Money Supply Control InevitableMoney Supply Control Inevitable

A major malaise of Iran’s economy is the significant volume of floating capital that manufacturing and service sectors are unable to attract, according to economists, who liken the problem to “cash diabetes,” Banker reported.

“Credit cards are one of the solutions to curb the growing volume of univested cash,” according to Ali Bakhshayesh, CEO of Bank Sarmayeh.

Majid Ansari, vice president for parliamentary affairs, had also warned about the large volume of cash that flows “one day in the forex market and the next day, in the gold market.” He highlighted the need for a firm action in this regard.

While the growth of money supply significantly slowed down in the first half of the current Iranian year, its volume dramatically increased, according to available data. The increase in money supply volume becomes more alarming when coupled with the cash shortage faced by many manufacturers. In fact, lack of working capital has become a major challenge for manufacturing units.

“We faced negative economic growth and it was natural for businesses to produce less and sell less, a phenomenon that led to a decline in their cash flow,” Mehdi Taghavi, an economist, told Fararou.

Companies need cash to buy raw material, pay salaries, fund sales costs, etc. At the time of high inflation, they have to pay more to meet costs and this is where the problem starts. The question is how companies should meet costs while maintaining productivity level at the time when inflation is high and GDP growth low.

 Tools to Control Money Supply

On different measures helping to control money supply, Taghavi said, “the gap between bank interest rates and inflation should be reduced” as higher interest rates encourage people to save, which eventually reduces money supply.

For instance, with the inflation rate of 14 percent, deposit interest rates could be reduced by 17 percent. In that case, interest rates have declined but still offer the depositor 3 percent more.

Issuing and selling participatory bonds and debt securities is another effective way to control money supply.
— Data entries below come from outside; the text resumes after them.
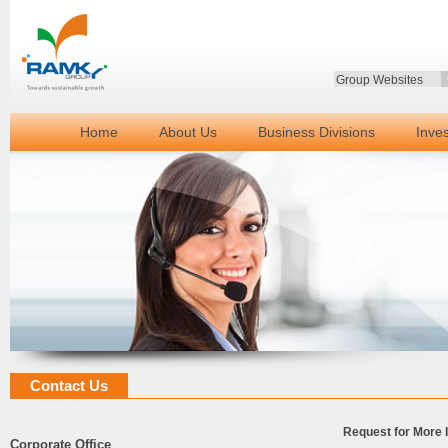
Group Websites
Home
About Us
Business Divisions
Inve
Contact Us
Request for More 
Corporate Office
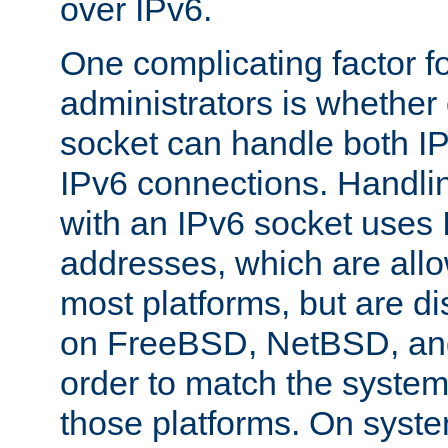
over IPv6.
One complicating factor fo
administrators is whether 
socket can handle both I
IPv6 connections. Handli
with an IPv6 socket uses
addresses, which are allo
most platforms, but are di
on FreeBSD, NetBSD, an
order to match the system
those platforms. On syste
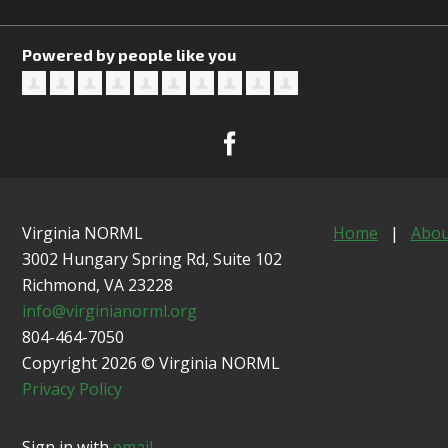
Powered by people like you
Virginia NORML
Home
|
Abou
3002 Hungary Spring Rd, Suite 102
Richmond, VA
23228
info@virginianorml.org
804-464-7050
Copyright 2026 © Virginia NORML
Privacy Policy
Sign in with
email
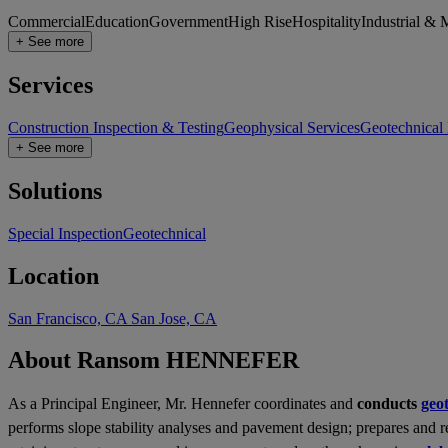
Commercial
Education
Government
High Rise
Hospitality
Industrial & 
+ See more
Services
Construction Inspection & Testing
Geophysical Services
Geotechnical
+ See more
Solutions
Special Inspection
Geotechnical
Location
San Francisco, CA
San Jose, CA
About Ransom HENNEFER
As a Principal Engineer, Mr. Hennefer coordinates and
conducts
geo
performs slope stability analyses and pavement design; prepares and 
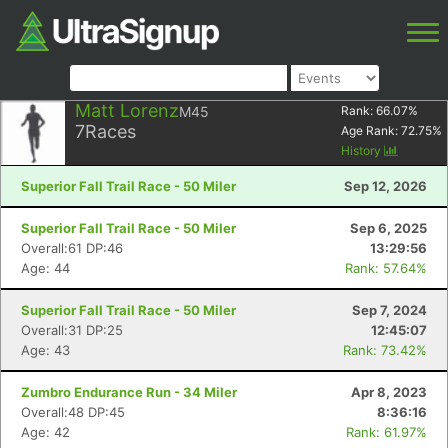
Matt Lorenz
M45
Rank:
66.07
%
7
Races
Age Rank:
72.75
%
History
Superior Fall Trail Race - 50 Miler
Sep 12, 2026
Superior Fall Trail Race - 50 Miler
Sep 6, 2025
Overall:61 DP:46
13:29:56
Age: 44
Rank: 57.64%
Superior Fall Trail Race - 50 Miler
Sep 7, 2024
Overall:31 DP:25
12:45:07
Age: 43
Rank: 73.42%
Zumbro Endurance Run - 34 Miler
Apr 8, 2023
Overall:48 DP:45
8:36:16
Age: 42
Rank: 61.97%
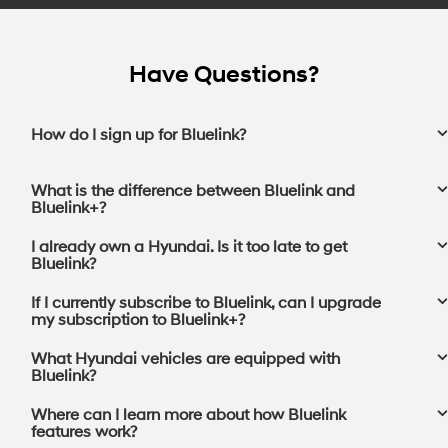
Have Questions?
How do I sign up for Bluelink?
What is the difference between Bluelink and
Bluelink+?
I already own a Hyundai. Is it too late to get
Bluelink?
If I currently subscribe to Bluelink, can I upgrade
my subscription to Bluelink+?⁠
What Hyundai vehicles are equipped with
Bluelink?
Where can I learn more about how Bluelink
features work?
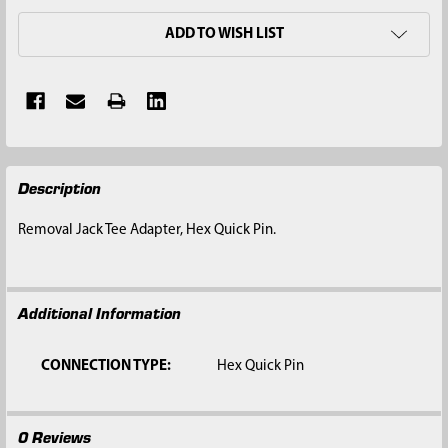
ADD TO WISH LIST
FREQUENTLY
Description
BOUGHT
TOGETHER:
Removal Jack Tee Adapter, Hex Quick Pin.
SELECT
ALL
Additional Information
ADD
SELECTED
TO CART
CONNECTION TYPE:
Hex Quick Pin
0 Reviews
Short-term debt securities are a financial policy-making tool of the government with which large amounts of cash is collected and then released in due date.  Rediscount rate is another measure to control money supply. Central banks normally offer a discount window, where commercial banks take their securities for rediscount.

Currently, there is no need to reduce money supply and it is enough not to inject too much cash into the economy. In fact, as inflation has eased from 40 percent in October 2013 to 15 percent now, it is okay to increase money supply in proportion to the inflation and economic growth rate, which is about 2-3 percent, on an annually adjusted basis.